Consider the function execution of BuyerAgent::purchase
The key thing to note is that the success of calling the entire transaction depends on the success of each individual purchase.
Consider what happens when you call `Swan::purchase'.
This point in the process of performing the purchase function is a key place. Asset transfers from listing.seller to buyer.
The key assumption of the protocol here is that the asset belongs to listing.seller (ie to the one who called the ' Swan::list'
However, it is obvious that the asset may not belong to listing.seller, at least listing.seller can intentionally or accidentally just transfer it to another address.
The limitation of this behavior is not provided in the implementation of SwanAsset
.
Because the success of the purchase call depends on the success of the purchase of individual assets => it is evident that if such an accidental/intentional user behavior (will send their asset to another address) will DoS the entire purchase function for this round of Buyer Agent.
Of course, it can send a request to the LLM for generating new assets for purchase, but it is not certain that models are sufficiently intelligent to exclude assets by such a principle.

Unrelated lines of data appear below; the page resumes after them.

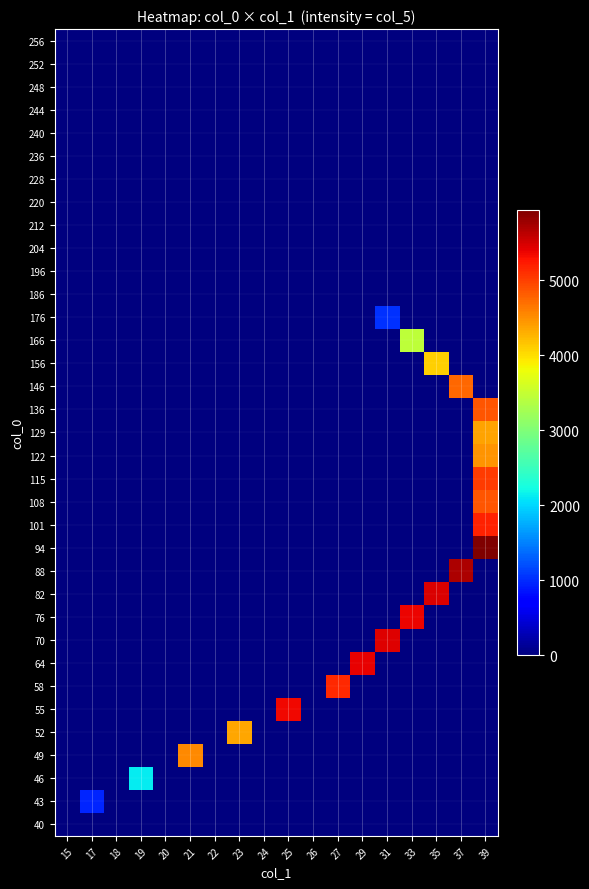

At which category does the chart reach its peak across all series?

39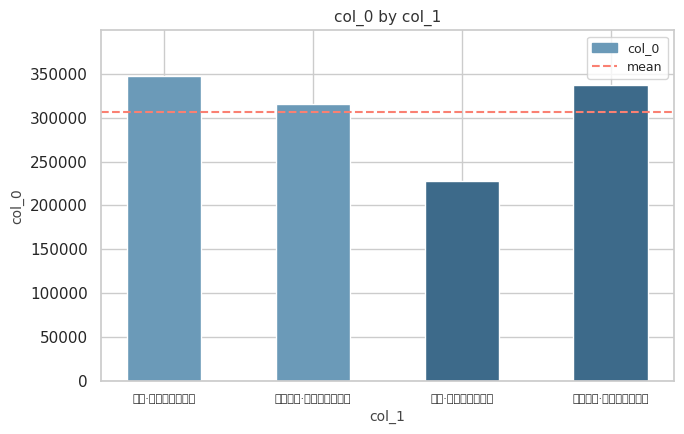

What is the difference between the maximum and second lowest values?

31929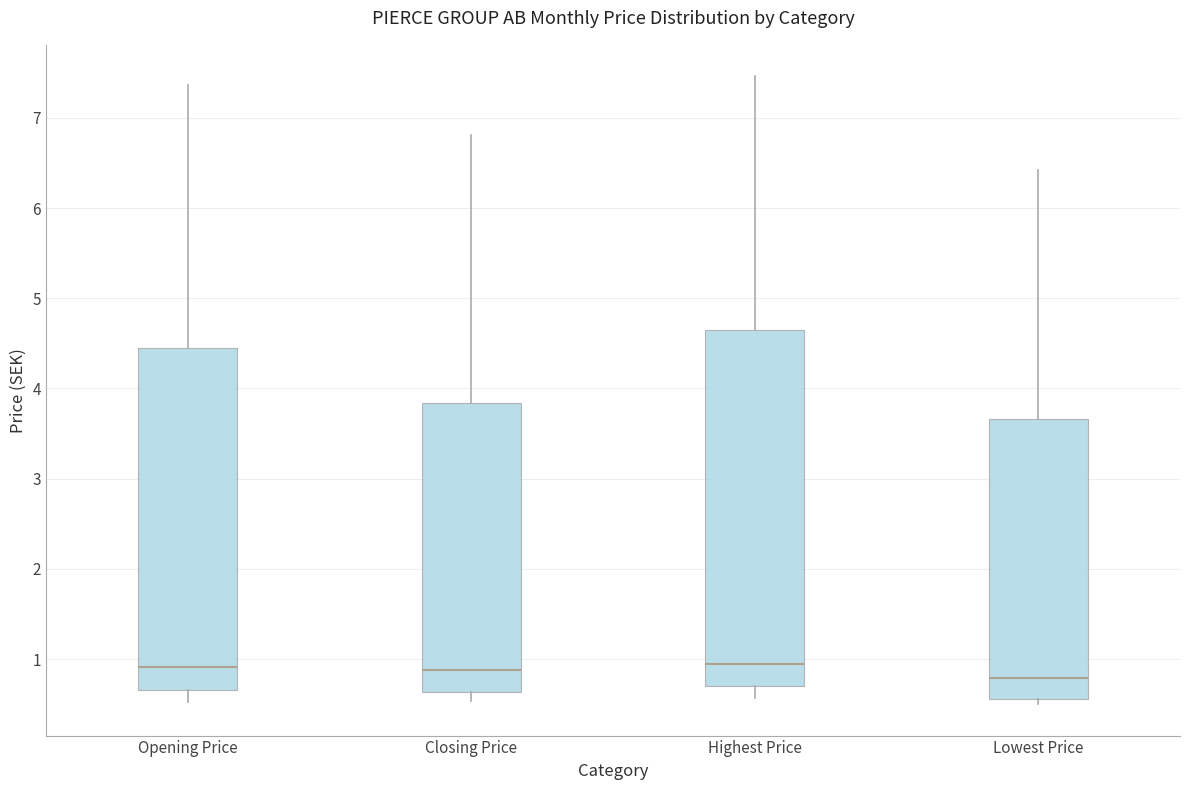

Reading left to right, transcribe this box plot: for each box, give where its median line is, the range the box spans, and where its two whiskers end, as read against the y-axis. The values are not printed on the chart, so give them approximately, as read against the axis.

Opening Price: median 0.9, box 0.7 to 4.4, whiskers 0.5 to 7.4
Closing Price: median 0.9, box 0.6 to 3.8, whiskers 0.5 to 6.8
Highest Price: median 0.9, box 0.7 to 4.6, whiskers 0.6 to 7.5
Lowest Price: median 0.8, box 0.6 to 3.7, whiskers 0.5 to 6.4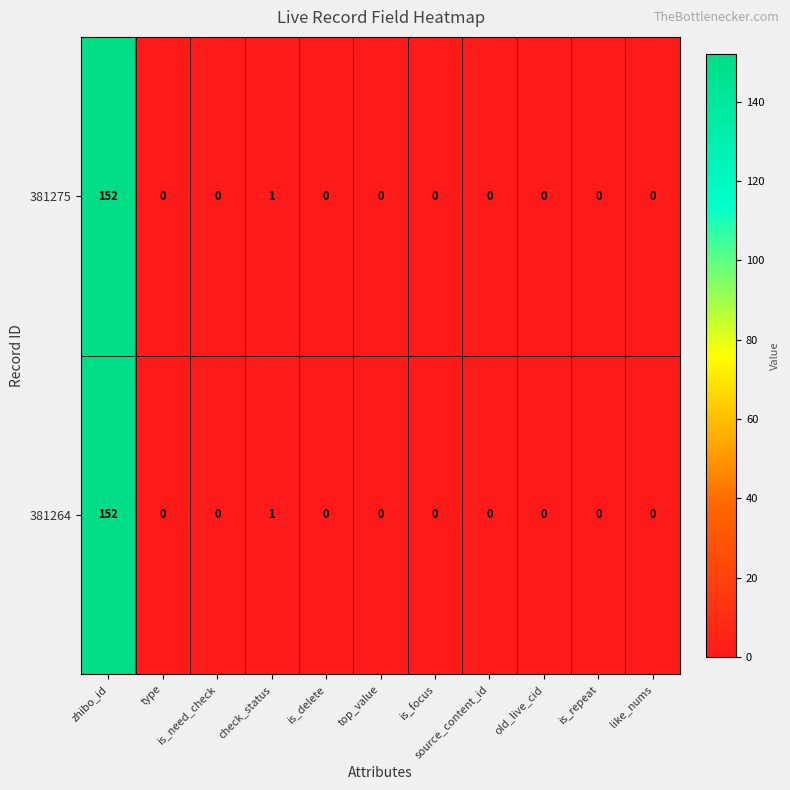

What is the sum of all 381275 values?

153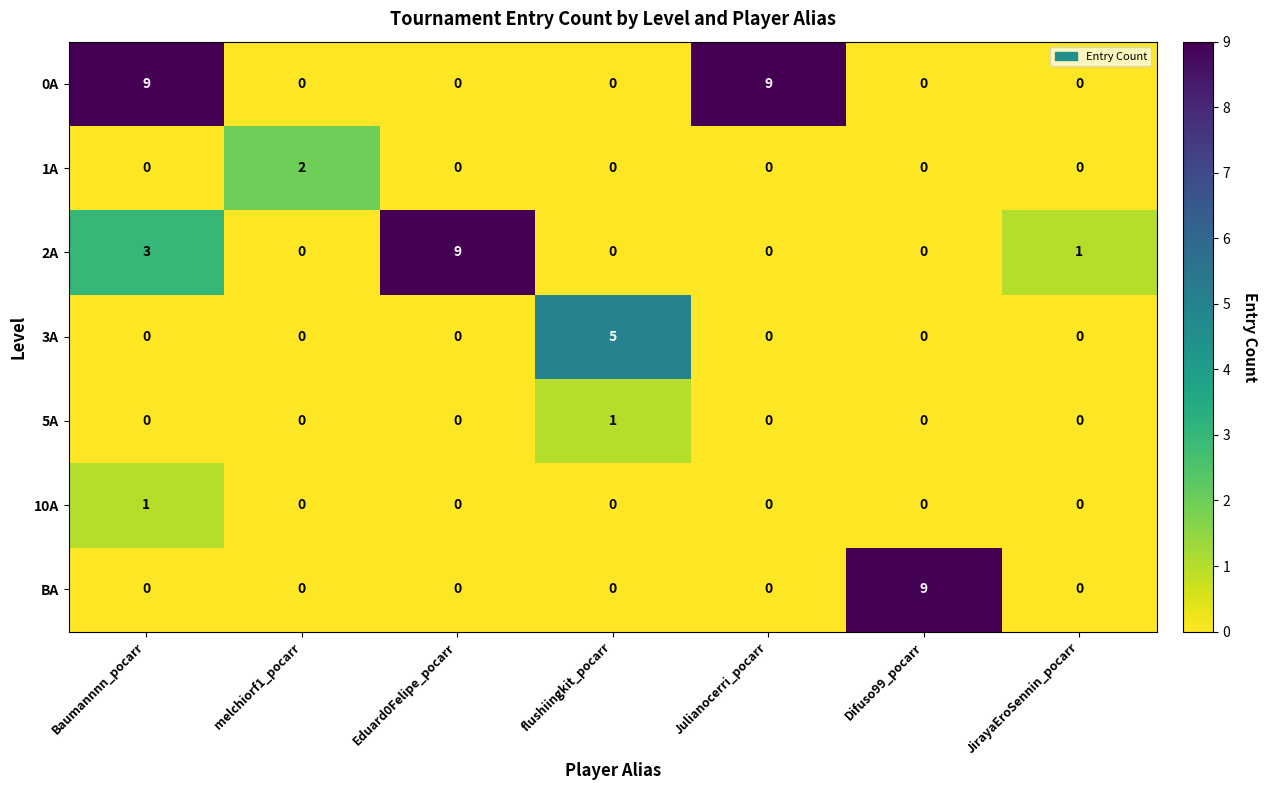

Is it true that 0A equals 0 at JirayaEroSennin_pocarr?

True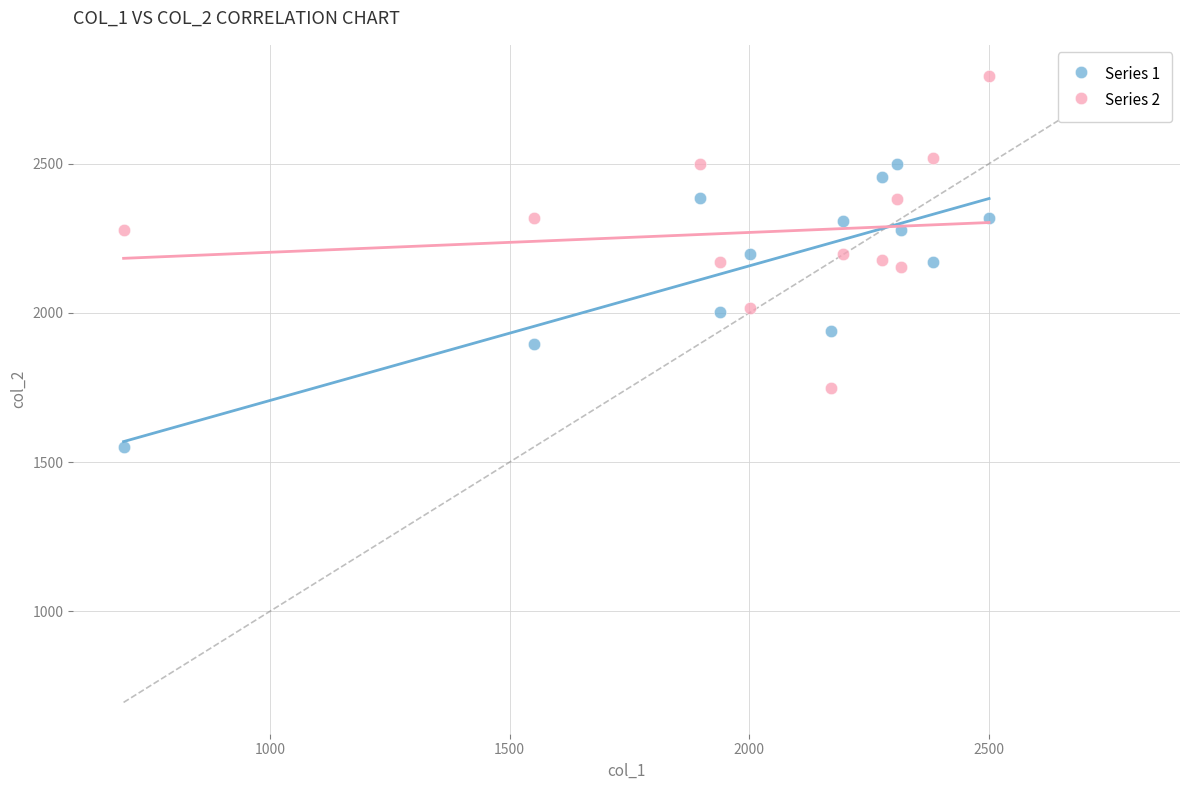

Across all data points, what is the range of Y values (max minus min)?

1243.1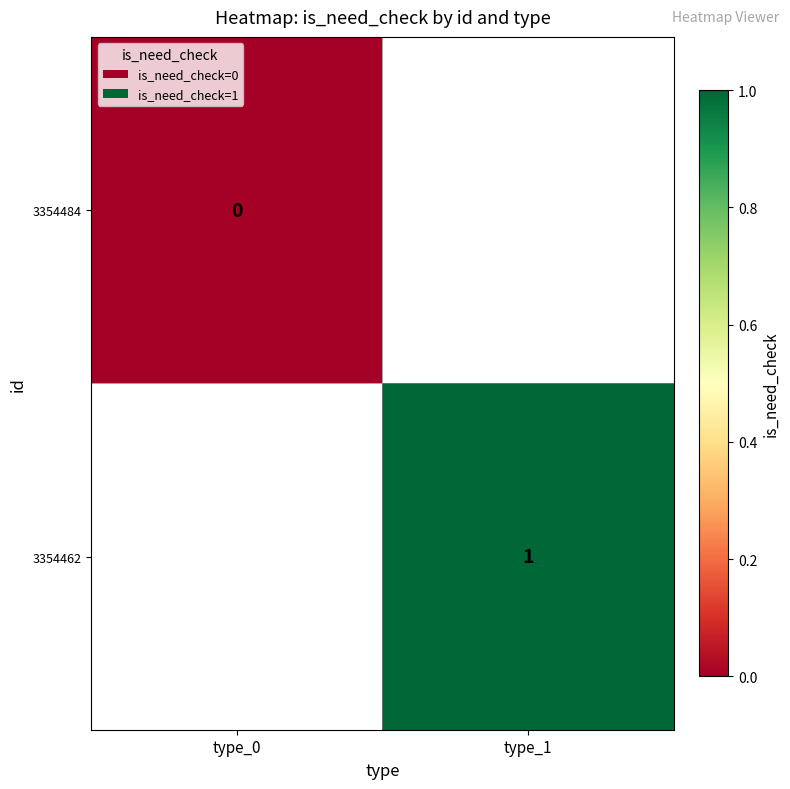

True or false: 3354462 has a value of 0.7 at type_1.

False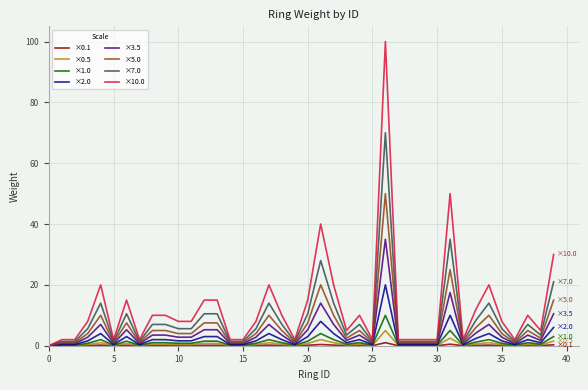

Which series has the widest spread of values?

×10.0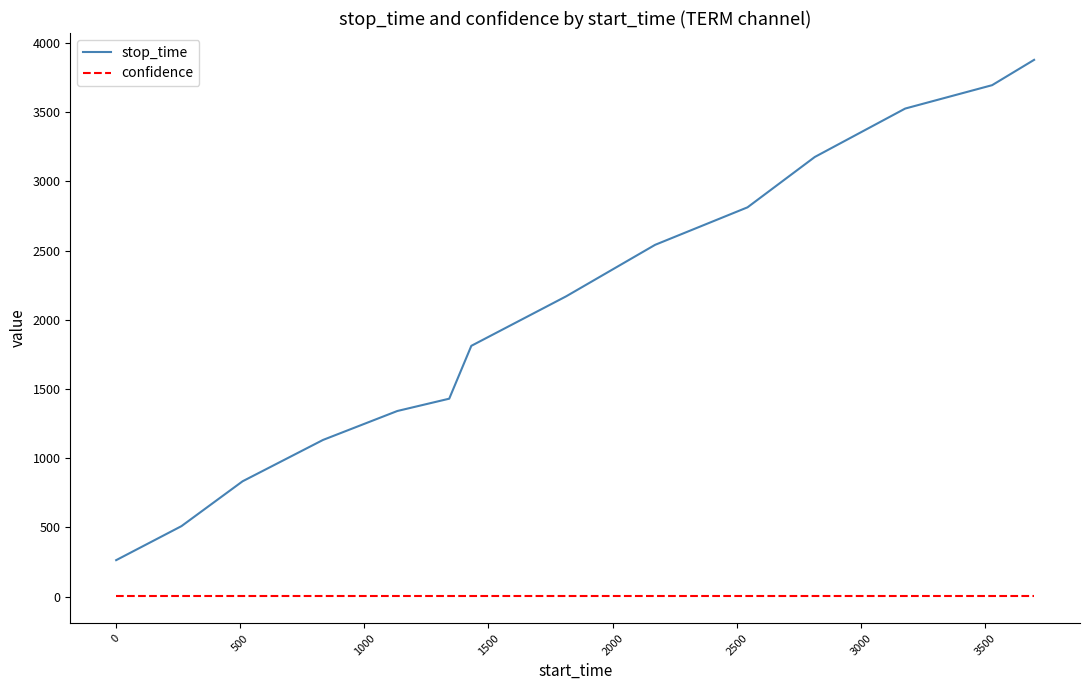

What are all the series names shown in the legend?

stop_time, confidence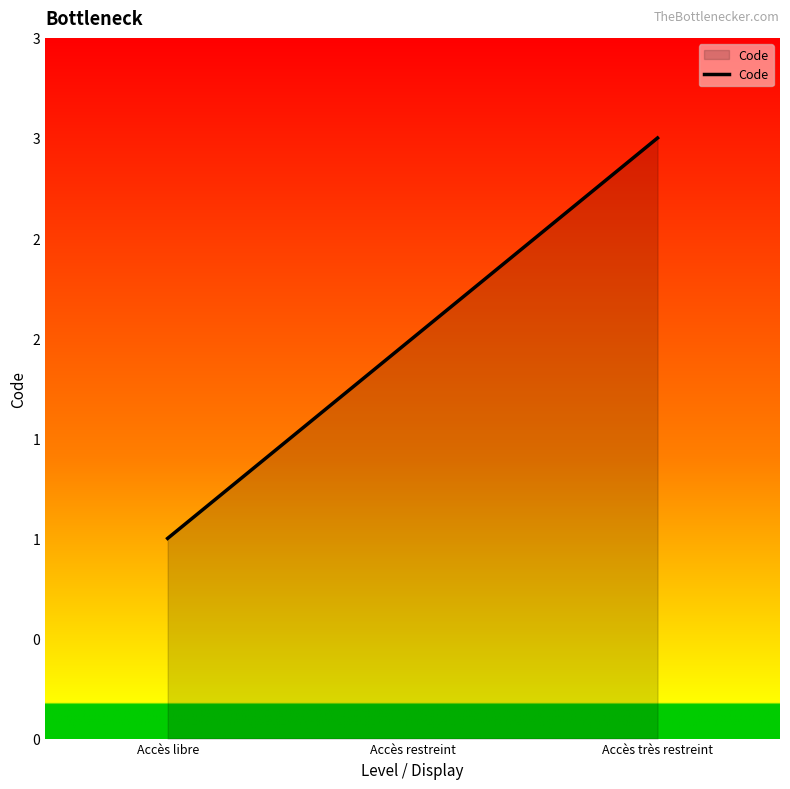

Does the chart have visible grid lines?

No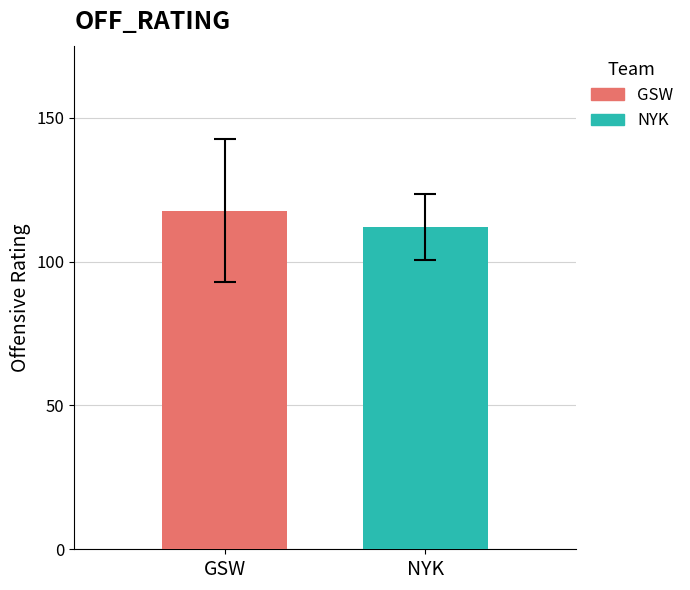

How many data points does each series have?

1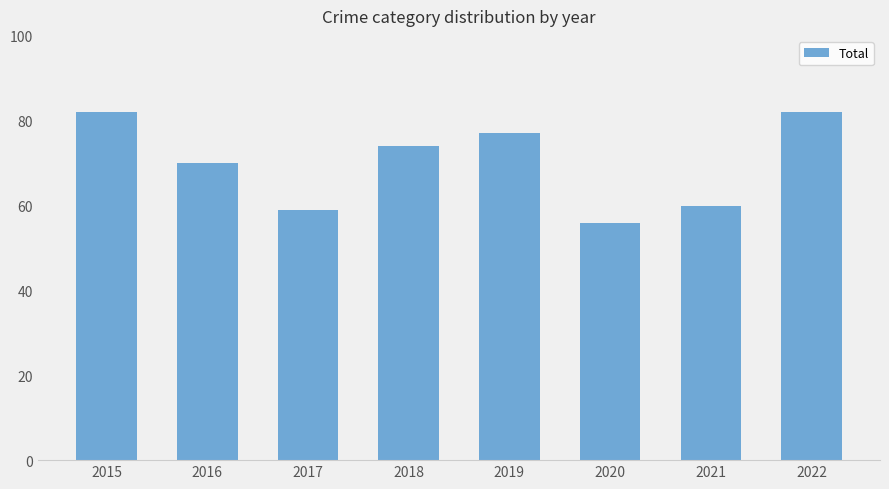

What is the minimum value shown in the chart?

56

I would say that in 99.99% of the cases the round will never be closed, which means everyone who paid a listing commission in this round will be forced to relist. So they’re just gonna lose money on the commission.
The impact of this problem is DoS in one round and loss of funds to the listing commission - Severity: Medium
Manual Review
Block all possible asset owner behaviour in AssetManager
realization. At least override transfer function.